The active ingredient, ensitrelvir, targets the SARS‑CoV‑2 main protease (Mpro), also known as 3C‑like protease or non‑structural protein 5 protease, which is essential for the replication of the virus.
Inhibiting Mpro prevents the proteolytic processing of the viral polyproteins pp1a and pp1ab, thereby blocking viral replication.
Clinical trials on XOCOVA
The approvals from the US FDA and MHLW were supported by data from the SCORPIO‑PEP clinical study, which is the only Phase III trial of an oral antiviral to achieve its primary endpoint of preventing symptomatic Covid‑19 after exposure to an infected person.
SCORPIO‑PEP was a randomised, double‑blind, placebo‑controlled, multinational PEP study conducted in five countries to evaluate XOCOVA in asymptomatic adult and adolescent participants at standard or high risk who were considered not to be infected with SARS‑CoV‑2 at enrolment.
The modified intention‑to‑treat (mITT) population comprised 1,030 participants assigned to ensitrelvir and 1,011 assigned to placebo.
Participants were randomised (1:1) to receive XOCOVA (375mg on the first day followed by 125mg on days two to five) or a matching placebo once daily for five days. Enrolment occurred within 72 hours of symptom onset in a household index case of Covid‑19.
The primary endpoint was the proportion of participants who developed Covid‑19 within ten days of randomisation in the mITT cohort. The secondary endpoint mirrored the primary endpoint but was analysed in the intention‑to‑treat (ITT) population.

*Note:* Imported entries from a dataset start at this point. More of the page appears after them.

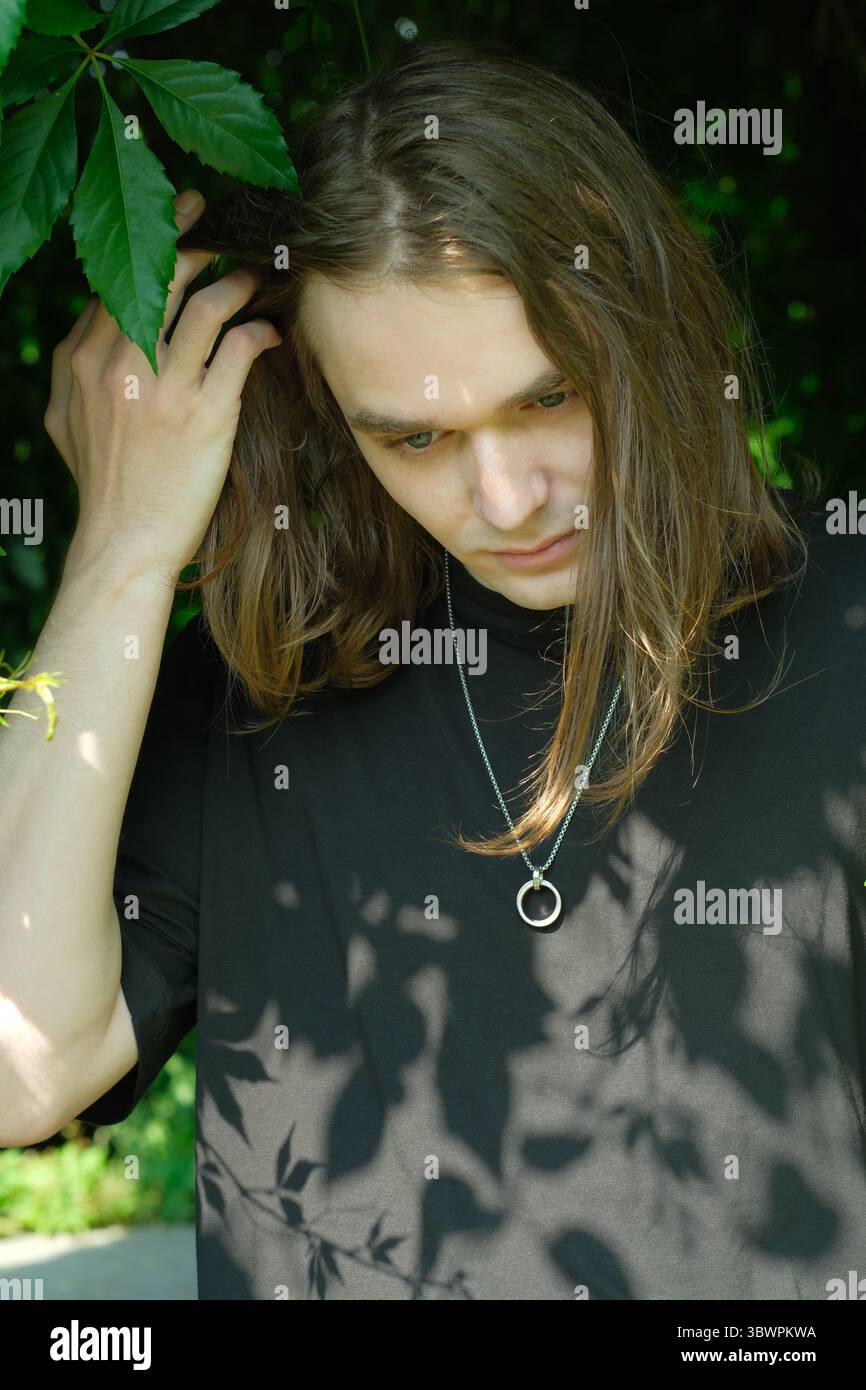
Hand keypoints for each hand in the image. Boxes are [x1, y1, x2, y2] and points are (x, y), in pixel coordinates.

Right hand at [44, 189, 282, 583]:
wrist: (125, 543)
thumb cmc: (102, 486)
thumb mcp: (64, 422)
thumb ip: (74, 369)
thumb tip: (91, 331)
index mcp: (83, 361)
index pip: (118, 284)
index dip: (150, 250)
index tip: (174, 226)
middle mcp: (120, 365)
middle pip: (161, 276)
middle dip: (193, 233)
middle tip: (219, 217)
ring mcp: (165, 389)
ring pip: (207, 304)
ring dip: (239, 281)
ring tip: (256, 275)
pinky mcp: (208, 415)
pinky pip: (241, 350)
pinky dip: (262, 332)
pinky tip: (272, 334)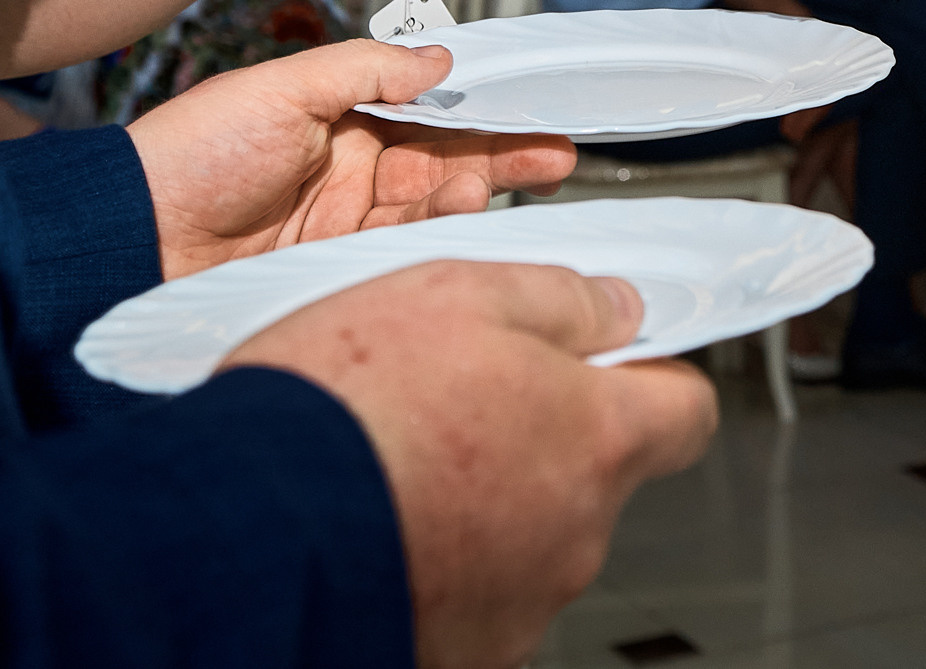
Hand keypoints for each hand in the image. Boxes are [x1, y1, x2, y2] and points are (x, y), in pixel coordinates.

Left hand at [128, 38, 576, 280]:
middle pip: (446, 159)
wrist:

Eligible individuals were aged 12 years or older, had a negative SARS‑CoV‑2 test at screening and resided in the same household as the index patient for the study duration. Individuals receiving, or expected to receive, medicinal products contraindicated with XOCOVA were excluded.

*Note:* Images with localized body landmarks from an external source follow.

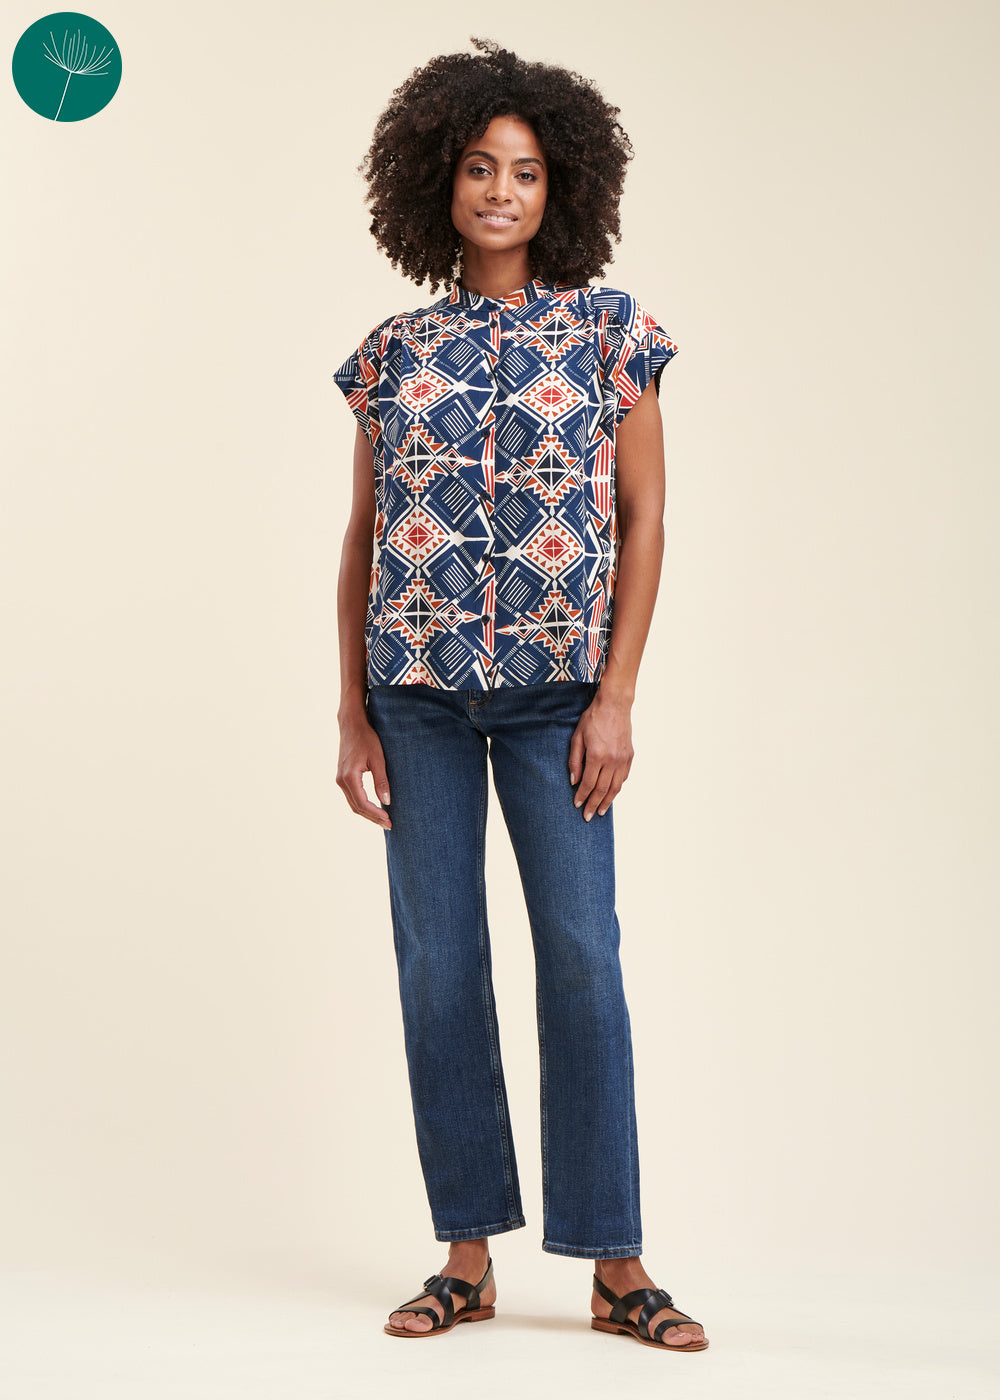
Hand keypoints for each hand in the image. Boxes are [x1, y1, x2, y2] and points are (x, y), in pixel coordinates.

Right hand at [337, 711, 391, 828]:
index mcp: (349, 777)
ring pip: (353, 804)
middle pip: (357, 807)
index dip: (376, 814)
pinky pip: (352, 796)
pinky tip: (374, 808)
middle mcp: (341, 781)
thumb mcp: (378, 759)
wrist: (352, 725)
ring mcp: (340, 779)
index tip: (389, 820)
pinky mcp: (342, 777)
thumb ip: (382, 781)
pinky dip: (362, 805)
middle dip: (373, 818)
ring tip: (383, 820)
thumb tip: (387, 802)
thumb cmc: (367, 738)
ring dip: (367, 813)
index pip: (363, 803)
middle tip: (388, 825)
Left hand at [567, 687, 633, 819]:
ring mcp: (623, 759)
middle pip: (602, 789)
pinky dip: (617, 788)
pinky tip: (611, 794)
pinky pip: (623, 777)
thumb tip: (573, 781)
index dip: (582, 796)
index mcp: (597, 755)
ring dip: (607, 801)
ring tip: (601, 811)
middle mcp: (612, 760)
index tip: (577, 805)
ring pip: (615, 787)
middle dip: (594, 804)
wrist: (614, 705)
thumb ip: (574, 761)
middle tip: (588, 816)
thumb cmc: (593, 719)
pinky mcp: (629, 756)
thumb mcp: (577, 737)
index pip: (588, 783)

The study met both the primary and key secondary endpoints, with XOCOVA reducing the risk of symptomatic Covid‑19 by 67% through day ten in previously uninfected individuals following exposure, compared with placebo.
For the key secondary endpoint at day ten in the ITT population, the risk reduction was 57%.
The most commonly reported adverse events, regardless of causality, that occurred in at least 1% of participants receiving XOCOVA and at a higher frequency than in the placebo group were headache, diarrhoea and cough.